A growing number of economic studies confirm an important truth about the relationship between the financial sector and the “real” economy: a healthy financial sector is necessary for economic growth, but after a certain point growth is hampered as the financial sector grows larger. A new study from the Bank for International Settlements lends further support to this thesis and contributes to the literature on this topic by examining the relationship between growth and macroprudential regulation:
This paper studies the effects of prudential regulation, financial development, and financial openness on economic growth. Using both existing models and a new OLG framework with banking and prudential regulation in the form of capital requirements, the first part presents an analytical review of the various channels through which prudential regulation can affect growth. The second part provides a reduced form empirical analysis, based on panel regressions for a sample of 64 advanced and developing economies. The results show that growth may be promoted by prudential policies whose goal is to mitigate financial risks to the economy. At the same time, financial openness tends to reduce the growth benefits of these policies, possibly because of either greater opportunities to borrow abroad or increased scope for cross-border leakages in regulation.
The first result, that macroprudential regulation designed to promote financial stability does an economy good, is unsurprising. Higher capital requirements, the weapon of choice for many macroprudential regulators, have a number of benefits, the study finds. By curbing excessive risk-taking, financial catastrophes are mitigated or avoided, and greater faith in a country’s banking system encourages greater deposits by entrepreneurs, creating a virtuous cycle of investment and growth.

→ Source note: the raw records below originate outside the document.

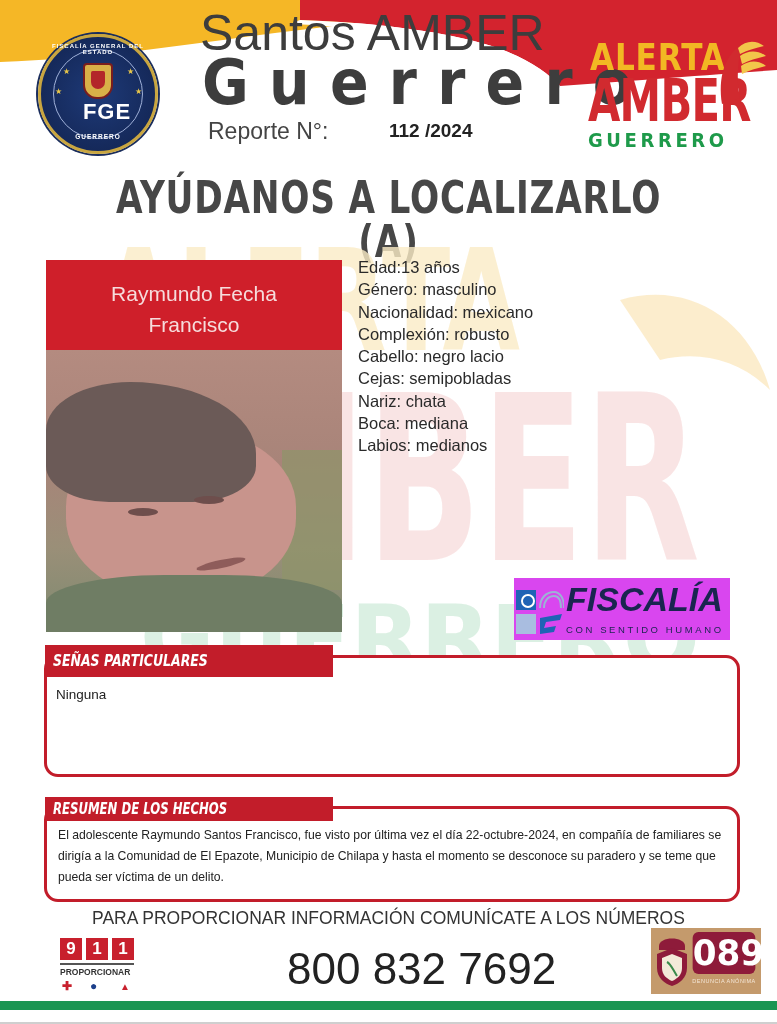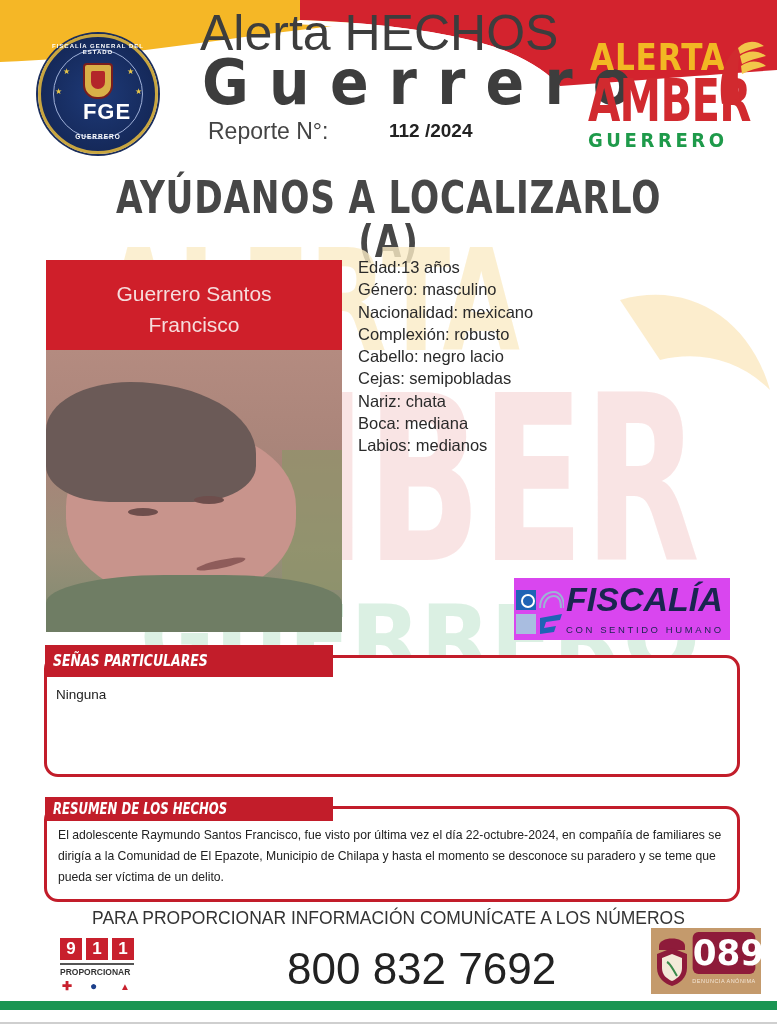--- a/index.html
+++ b/index.html
@@ -120,21 +120,21 @@
   <div class="seal-top">FISCALÍA GENERAL DEL ESTADO</div>
   <span class="seal-star" style="left:22px;top:30px">★</span>
   <span class="seal-star" style="left:86px;top:30px">★</span>
   <span class="seal-star" style="left:14px;top:50px">★</span>
   <span class="seal-star" style="left:94px;top:50px">★</span>
   <div class="seal-shield"></div>
   <div class="seal-fge">FGE</div>
   <div class="seal-bottom">GUERRERO</div>
 </div>
 
-<div class="t-alerta">Alerta HECHOS</div>
+<div class="t-alerta">Santos AMBER</div>
 <div class="t-guerrero">Guerrero</div>
 <div class="t-reporte">Reporte N°:</div>
 <div class="t-number">112 /2024</div>
 
 <div class="amber-logo">
   <div class="al-alerta">ALERTA</div>
   <div class="al-amber">AMBER</div>
   <div class="al-guerrero">GUERRERO</div>
   <svg class="al-bird" viewBox="0 0 52 70">
     <path d="M6,66 C2,40 8,18 26,6 C22,22 20,40 24,60 Z" fill="#d12a2f"></path>
@@ -148,21 +148,21 @@
 
 <svg class="watermark" viewBox="0 0 680 440">
   <text x="0" y="110" font-family="DejaVu Sans, sans-serif" font-weight="bold" font-size="140" fill="#fbecc6" opacity="0.8" textLength="420" lengthAdjust="spacingAndGlyphs">ALERTA</text>
   <text x="0" y="320" font-family="DejaVu Sans, sans-serif" font-weight="bold" font-size="230" fill="#f8dcdc" opacity="0.75" textLength="600" lengthAdjust="spacingAndGlyphs">AMBER</text>
   <text x="40" y="430" font-family="DejaVu Sans, sans-serif" font-weight="bold" font-size="90" fill="#d8efe0" opacity="0.9" textLength="560" lengthAdjust="spacingAndGlyphs">GUERRERO</text>
   <path d="M520,60 C590,40 650,80 670,150 C640,120 600,110 560,120 Z" fill="#fbe9c0" opacity="0.8"></path>
 </svg>
 
 <div class="name-card">
   <div class="name-text">
-    <div>Guerrero Santos</div>
+    <div>Raymundo Fecha</div>
     <div>Francisco</div>
   </div>
 </div>
 
 <div class="photo" aria-label="photo of missing person">
   <div class="grass"></div>
   <div class="face"></div>
   <div class="hair"></div>
   <div class="eye1"></div>
   <div class="eye2"></div>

Additionally, curbing the size of the financial sector benefits the “real” economy because “beyond a threshold [a growing financial sector] may induce a slowdown in technological progress due to a reallocation of talent from core innovation activities…as a result of higher compensation there.”
The second, and more interesting finding of the study, is that the degree of financial openness, measured as access to international capital markets, limits the benefits of macroprudential policies.
Why is this the case? First, greater access to financial markets means greater access to credit, which beyond a certain point can be a drag on growth, especially if an overextension leads to a bust.
Second, greater integration with international financial institutions creates an opportunity for “leakages” in macroprudential policy with firms better able to circumvent national macroprudential regulations.
Financial openness, like globalization more generally, has clear benefits but is itself not without costs. To address this problem, especially with respect to regulatory arbitrage or “leakages” in macroprudential policy, the authors recommend greater support for international financial regulation agreements, such as the Basel accords.